To date, carefully planned evaluations of policy and program changes have apparently been the exception rather than the rule. Many evaluations have been retrospective. If used properly, administrative databases are a valuable resource for retrospective evaluations. However, the usefulness of these databases can be limited by data quality, the absence of a control group, the lack of data elements that correspond to important outcomes, and problems in accounting for differences in case mix. Including more data elements in administrative databases is an obvious approach to improving their suitability for use in research. However, without a programmatic rationale for identifying these data elements, data quality may not be assured.
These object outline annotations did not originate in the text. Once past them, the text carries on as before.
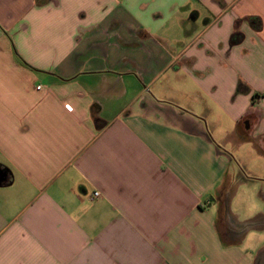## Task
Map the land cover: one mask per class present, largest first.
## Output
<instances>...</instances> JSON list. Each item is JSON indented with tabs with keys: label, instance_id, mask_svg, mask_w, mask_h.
Wrapping results in <instances>:
<instances>
[{
	"label": "crops",
	"instance_id": "1",
	"mask_svg": "<svg viewBox=\"0 0 264 264\" xmlns=\"http://www.w3.org/2000/svg\"><path fill=\"white\" fill-rule=\"evenodd\" d=\"M0 173V264H264V0H0Z\"/></svg>",
	"mask_w": 264,
	"mask_h": 264
},
{
	"label": "rangeland",
	"instance_id": "2",
	"mask_svg": "<svg viewBox=\"0 0 264 264\" xmlns=\"http://www.w3.org/2000/svg\"><path fill=\"white\" fill-rule=\"evenodd\" d=\"M236 168L238 169L239 178L247 177L248 172L245 168L240 164H236ZM261 235L264 236V232H250L245 236L244 247L247 256L252 260L258 254V252L264 248V238L261 240ZM260 253V252H259ZM262 253V252H261ZM260 253V254H261ZM262 257V255H261Z\"/></svg>",
	"mask_w": 264,
	"mask_h": 264
},
{
	"label": "trees",
	"instance_id": "3",
	"mask_svg": "<svg viewBox=\"0 0 264 264\" xmlns=\"http://www.w3.org/2000/svg\"><path fill=\"white\" fill-rule=\"evenodd\" d=\"M255 20L258 21V19H255ZM240 37H241L240 34L235 33V34H233V36L231 37L230 42H231L232 44H235V43L238 42V40L240 39Z\"/></svg>",
	"mask_w": 264,
	"mask_h": 264
},
{
	"label": "built area",
	"instance_id": "4",
	"mask_svg": "<svg viewBox=\"0 0 264 264\" xmlns=\"http://www.w3.org/2000/svg\"><path fill=\"white\" fill-rule=\"evenodd\" d=\"M97 197H99V193H98V192H94V193L92 194L91 200H93V199H95V198H97Z\"/></svg>",
	"mask_w": 264,
	"mask_h": 264
},
{
	"label": "water",
	"instance_id": "5",
	"mask_svg": "<svg viewBox=\"0 0 264 264\" xmlns=\"http://www.w3.org/2000/svg\"><path fill=\"white\" fill-rule=\"evenodd\" d=\"M3 179V175L0 173V181H2Z\"/></svg>",
	"mask_w": 264,
	"mask_h": 264
}]
</instances>
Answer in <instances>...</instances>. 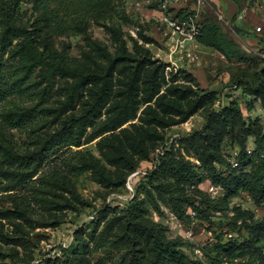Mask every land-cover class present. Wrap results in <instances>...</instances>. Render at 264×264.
I'll return each instance as SVG.
<instances>
[{
	"label": "rangeland",
	"instance_id": "obj_1",
	"mask_svg": "<svg viewBox=\"0 0 264 264\" xmlns=\"http://www.w3.org/2000/svg\"><path fill=\"white\" fill-rule=\"evenodd\" d=\"M106 6L74 23L36 0H0V264H132L149 250L134 221L165 227L195 261L247 236L231 212L207 220L183 203L180 217L170 195L222 198L218 158L234 167L242 140L254 152L255 121L264 135V0ZM206 24L220 28L222 51L192 37ZM188 166L198 187L182 181ZM236 206L264 217L247 193Z\"/></svg>",
	"mask_w": 264,
	"mask_h": 264
},
{
	"label": "trees",
	"instance_id": "obj_2",
	"mask_svg": "<svg viewBox=\"0 0 264 264\" xmlns=\"http://www.w3.org/2000/svg\"><path fill=\"white\" fill-rule=\"evenodd\" d=\"M36 4L39 9L49 15L55 11L63 12L67 16V21H70L71 18L74 19V23H82L92 16L101 15L107 8V0H36ZM52 6H54L53 9ZM221 34V30L216 24H206L201 26L196 40L203 46L222 51L220 46ZM240 85L243 86L244 84L241 83ZM233 110L225 108L220 114H216V117L224 120L232 115ZM254 129L249 132V136L255 138L256 150L249 152L246 142L242 140L240 142L242 150L239 167L234 168L232 164L219 157L218 163L226 171L218 173L215 169L212 170L211 180L214 185L222 187L224 191L222 198L212 199L199 189L196 190L197 197L191 200L185 199L186 194L178 197L175 193L170 195L176 213L180 217L186 218V212L183 211L181 206L183 203L188 204L196 213L205 214L202 219L207 220L209 218L206 215L209 216L210 212H231L233 213V223L235 226L240 224V228L246 232L247 236L242 240L230 239L227 242H222V239H220L214 246L216 255L211 256L209 262L204 260L195 261L186 256L183 250L180 249L181 243L179 240L166 238L167 229L165 227L160 225L150 227L134 221L130 225L134 227L136 236L142 239L149 250L143 259L135 257L132 264H220V256L228 261L241 259L243 260L242 264H264V217L256 218L254 212L245 210L241 206L230 208L231 200L239 197L242 193L249 194L257 206L264 205V135L256 121ZM187 140L193 143L197 141L194 137ZM31 158L38 161L42 160L41 156ZM256 162L257 164H255ZM249 167H251L250 170H248ZM183 174L185 178L182 181L192 183L195 187H198L203 181L202 178H198L191 166L185 168ZM157 189L160 191V188ZM160 194L162 193L160 192ZM134 242L135 240L129 237L124 242L121 240L115 242L111 247L120 251L128 244H134ZM75 256L74 260H71V264H105L102 261L93 263L86 258ZM113 264H122V261Z\"/></svg>",
	"mask_w": 264,
	"mask_h": 264
},
{
	"label": "built area",
	"instance_id": "obj_3",
	"mask_svg": "<svg viewBox=\"0 0 264 264\" xmlns=\"http://www.w3.org/2000/svg\"><path fill=\"white\" fill-rule=\"evenodd\" d=\"M190 23H191V24L194 23V19H193V18L190 19ZM171 24H172V26L174 27V29H175L177 32H180V33L186 35L185 27H184L183 24H180L179 22H174V23H171ZM257 31H258L259 33H263V27H258V28H257ZM196 34H198V33H196V32L193 31V33H192V37L195 36ZM190 36H191V34H190ZM234 167H235V168H236V167H239V163H238V162H235V163H234ZM220 264H230V262H229L228 260H225V261H223V262L220 263Z\"/></svg>",
	"mask_w": 264,
	"mask_h": 264
}]
</instances>
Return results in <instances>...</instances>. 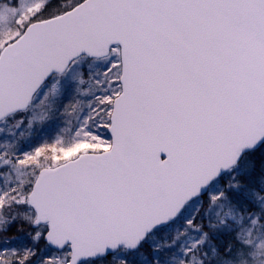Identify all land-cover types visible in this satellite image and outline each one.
Listing matches in <instances>:
<instances>
[{
    "label": "snow or ice",
    "instance_id": "6c2138e0",
    "mask_svg": "<svg viewBox=\"0 0 264 264\" xmlns=\"http://www.w3.org/2000/svg\"><path fill=\"white\" fill-rule=\"evenodd\" d=\"M0 264H264V0H0Z\"/></svg>",
    "mask_w": 264,
    "mask_h": 264
}]
</instances>
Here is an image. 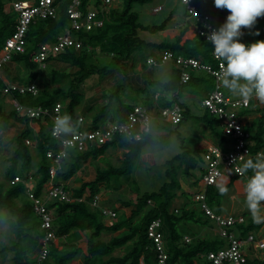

Ultimately, greater emphasis needs to be placed on concurrent, planned evaluation of policy and program changes through either randomized, controlled trials or prospective cohort analyses. Some disease management programs, such as studies of management of hyperlipidemias [35], the value of annual home nursing visits [36], and the efficacy of an intensive program for management of heart failure [37], were conducted on the basis of concurrent analysis. More of these prospective concurrent evaluations are needed to ensure that policy and program changes do more good than harm.